WORK TASK: Copy the material from the line with "Imagine a line" to the line with "Answer: approximately 45° to", both lines included.

DATA RECORDS:

· · · · · · ·

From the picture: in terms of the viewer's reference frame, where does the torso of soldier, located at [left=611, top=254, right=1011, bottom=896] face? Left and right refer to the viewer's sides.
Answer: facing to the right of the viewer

· · · · · · ·

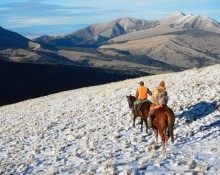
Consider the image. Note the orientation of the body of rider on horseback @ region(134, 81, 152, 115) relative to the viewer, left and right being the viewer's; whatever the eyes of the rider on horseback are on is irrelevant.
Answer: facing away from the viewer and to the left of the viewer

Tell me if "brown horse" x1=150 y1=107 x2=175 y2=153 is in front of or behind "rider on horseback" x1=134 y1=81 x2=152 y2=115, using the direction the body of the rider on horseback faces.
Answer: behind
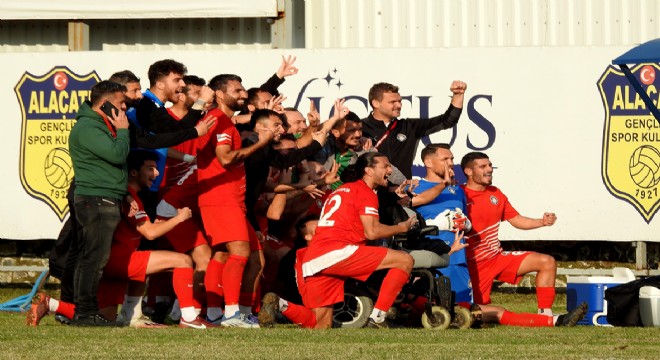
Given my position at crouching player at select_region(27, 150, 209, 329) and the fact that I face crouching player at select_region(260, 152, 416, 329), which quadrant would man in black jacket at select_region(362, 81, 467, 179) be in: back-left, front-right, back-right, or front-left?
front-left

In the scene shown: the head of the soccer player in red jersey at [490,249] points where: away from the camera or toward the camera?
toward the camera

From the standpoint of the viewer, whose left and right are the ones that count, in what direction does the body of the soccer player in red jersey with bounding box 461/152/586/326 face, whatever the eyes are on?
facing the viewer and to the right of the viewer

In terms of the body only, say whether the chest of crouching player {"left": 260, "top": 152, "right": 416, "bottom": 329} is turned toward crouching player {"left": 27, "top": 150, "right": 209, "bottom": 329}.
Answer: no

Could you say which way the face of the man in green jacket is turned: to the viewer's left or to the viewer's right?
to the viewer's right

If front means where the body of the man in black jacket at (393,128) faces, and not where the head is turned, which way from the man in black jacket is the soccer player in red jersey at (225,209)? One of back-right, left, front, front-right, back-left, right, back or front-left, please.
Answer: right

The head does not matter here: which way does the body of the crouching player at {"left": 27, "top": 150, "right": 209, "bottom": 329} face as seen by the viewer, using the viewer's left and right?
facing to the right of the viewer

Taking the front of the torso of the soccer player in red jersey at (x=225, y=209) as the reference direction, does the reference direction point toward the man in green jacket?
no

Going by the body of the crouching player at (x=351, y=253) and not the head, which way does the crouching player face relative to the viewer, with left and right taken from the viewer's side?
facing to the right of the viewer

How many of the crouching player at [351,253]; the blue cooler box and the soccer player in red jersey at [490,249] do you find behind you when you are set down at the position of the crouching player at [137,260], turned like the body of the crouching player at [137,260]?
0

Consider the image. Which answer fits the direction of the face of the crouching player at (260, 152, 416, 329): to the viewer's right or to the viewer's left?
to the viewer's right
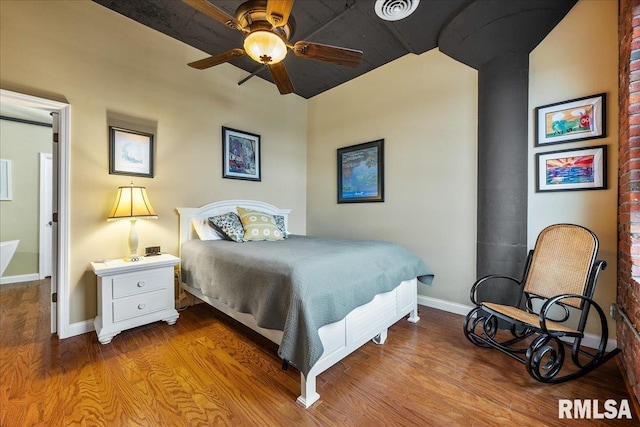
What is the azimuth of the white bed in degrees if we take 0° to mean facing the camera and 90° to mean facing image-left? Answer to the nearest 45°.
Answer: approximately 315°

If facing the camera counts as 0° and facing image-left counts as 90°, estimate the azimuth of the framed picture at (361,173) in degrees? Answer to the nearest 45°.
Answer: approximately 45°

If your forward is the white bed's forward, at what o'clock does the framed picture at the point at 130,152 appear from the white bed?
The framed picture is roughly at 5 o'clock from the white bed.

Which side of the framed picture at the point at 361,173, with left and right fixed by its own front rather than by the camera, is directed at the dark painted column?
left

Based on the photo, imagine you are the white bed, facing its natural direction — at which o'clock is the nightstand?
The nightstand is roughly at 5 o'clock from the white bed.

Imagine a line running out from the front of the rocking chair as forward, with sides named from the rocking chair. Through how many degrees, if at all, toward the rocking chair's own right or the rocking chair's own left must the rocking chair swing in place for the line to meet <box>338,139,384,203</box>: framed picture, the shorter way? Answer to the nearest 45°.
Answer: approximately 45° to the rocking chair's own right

· · · · · · ·

PROBLEM SOLUTION:
Imagine a line running out from the front of the rocking chair as forward, with sides named from the rocking chair. Through how many degrees, if at all, toward the rocking chair's own right or the rocking chair's own left must the rocking chair swing in place for the line to meet <box>338,139,384,203</box>: framed picture, the shorter way? Answer to the nearest 45°.
Answer: approximately 45° to the rocking chair's own right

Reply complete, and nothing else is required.